Think about Facebook’s (s fb) new Graph Search feature — only infinitely more complex — and you have a rough understanding of what Palo Alto, Calif.-based startup Syapse is trying to do. The company, which on Tuesday announced $3 million in Series A led by The Social+Capital Partnership (and previously raised a $1.6 million seed round), is building a data-management platform designed to let researchers and physicians easily pore through mountains of complicated molecular data in order to better diagnose a whole range of potential illnesses.
But to understand how Syapse works, you have to understand the problem it’s trying to solve. A condensed version of the situation is this: Sequencing genomes, proteomes, biomes and other microscopic, but very important, biological players generates a lot of data. However, we’re not just talking about the terabytes of data that a fully sequenced genome (or perhaps the tens of thousands sequenced gut bacteria, which can change composition hourly) will produce, but also patient data (e.g., name, date of birth, smoker or non-smoker, etc.) and process data (i.e., everything that happens from the time a lab gets a sample to the time a doctor gets a report on his desk).

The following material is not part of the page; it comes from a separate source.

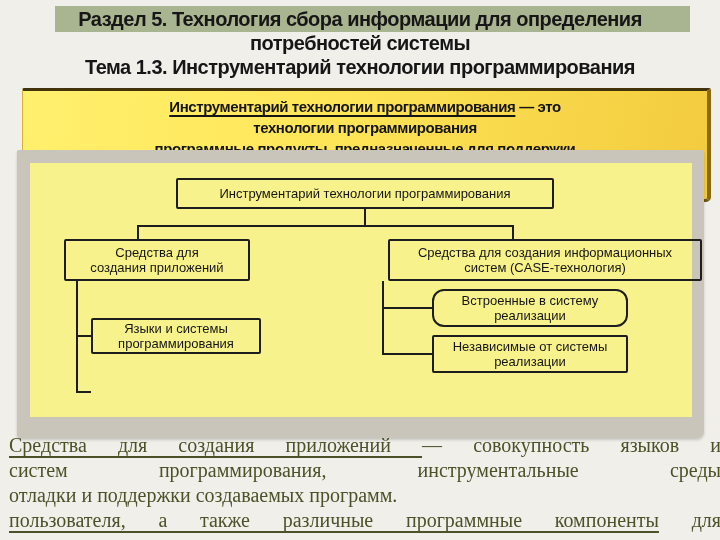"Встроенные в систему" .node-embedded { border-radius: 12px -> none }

The complexity and perpetually changing nature of both the field of “omics” as it’s called, and the data itself, further complicates things. According to Syapse Co-founder and President Jonathan Hirsch, diagnostics labs and workers are always using new and different processes trying to optimally extract, tag and analyze samples. Furthermore, expert knowledge of what any particular genetic or other signature means is always changing (for example, Hirsch said, we only really understand about 1 percent of the human genome), as are the ontologies that lab workers, researchers and physician specialists use as their particular fields evolve.
“There is basically a wholes set of measurements that go beyond just sequencing the genome,” he explained. Analyzing genomes, proteomes and anything else is “like a very, very complicated recipe” that involves much more than swabbing someone’s cheek and getting back a comprehensive, understandable report. Syapse doesn’t actually do any of the sequencing work (like a DNAnexus or Bina Technologies does,) but just captures the metadata from those lab processes and connects to those hefty sequenced data via an API so the platform has access to everything it needs.

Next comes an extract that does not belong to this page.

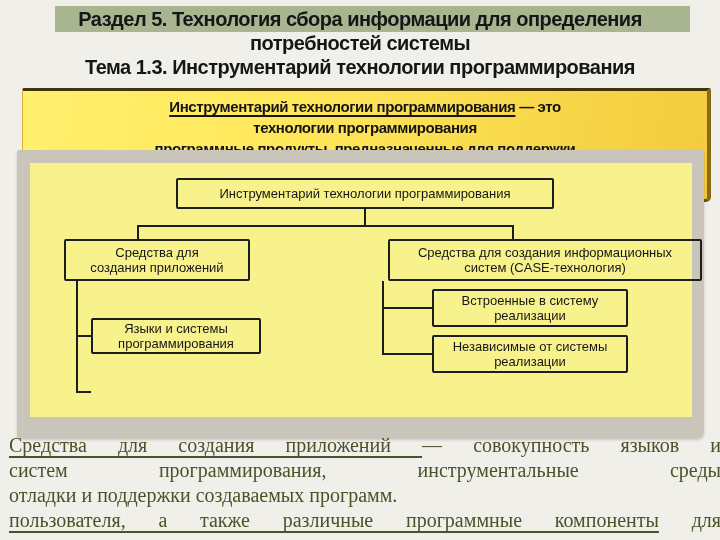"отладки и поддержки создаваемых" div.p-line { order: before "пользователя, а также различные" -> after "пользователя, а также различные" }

Organizing complex data requires a graph
Using semantic-analysis and graph-processing techniques, Syapse thinks it can bring the world of “omics” under control. Although it’s currently working with research centers that analyze the data in order to better hone their processes, Hirsch expects the company will eventually make most of its money from doctors and hospitals using Syapse to help better diagnose their patients. “[We’re] trying to fill the gap and be the company that cracks the physician side of this,” he said.

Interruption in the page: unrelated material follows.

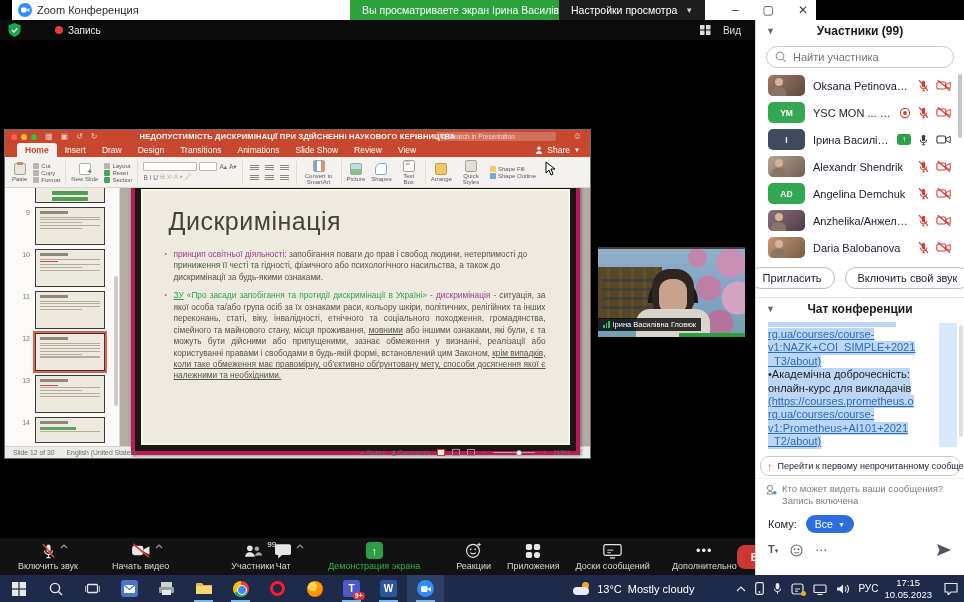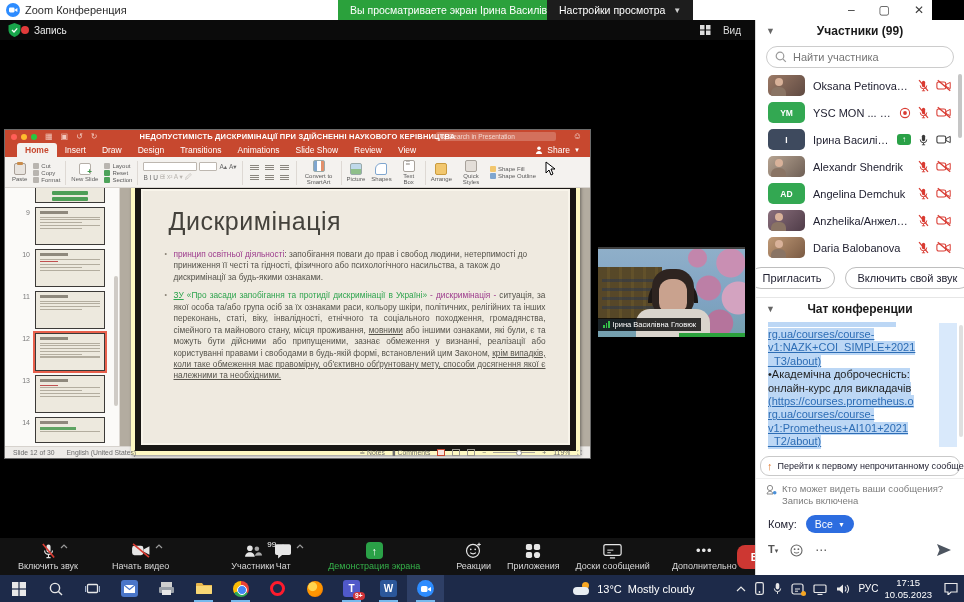"Zoom Конференция" .titlebar { left: 0 -> 12px; width: 932px -> 804px }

This is where the Graph Search comparison comes into play. The Syapse platform is continuously updated with the latest ontologies from various fields and the changing meanings of the metadata associated with the various lab processes. All this information is stored based on its relationship to other pieces, and semantic analysis means the Syapse software knows that Term X in one field might actually mean Term Y in another.
Syapse has essentially created a “huge knowledge graph” of clinical, diagnosis and omics data, Hirsch explained, and doctors and researchers can mine it using whatever terms they use in their daily lives. They can easily search, for example, by patients they’ve treated for breast cancer whose genes showed certain specific markers and were processed using particular techniques in the lab in order to find connections among them.
Syapse Co-founder and CEO Glenn Winokur — an admitted “IT guy” compared with his biotech-focused partners — likes to put the platform’s promise in the terms of business software. “Think of this entire workflow as similar to a sales or marketing workflow,” he said, adding that Syapse is trying to make mining omics data as simple for its users as Salesforce.com (s crm) makes CRM for its users.
That’s probably a good analogy for selling the software to hospital administrators who might be more concerned with budgets than with big data technology. As we’ll discuss in more detail at our Structure: Data conference on March 20-21, business people are increasingly concerned with using data to make better decisions, but they need applications that make it easier and faster to find stuff out than is possible with many open source packages targeting engineers and statisticians. If Syapse can deliver on this promise for making sense of our complex biological systems, it could make a big difference.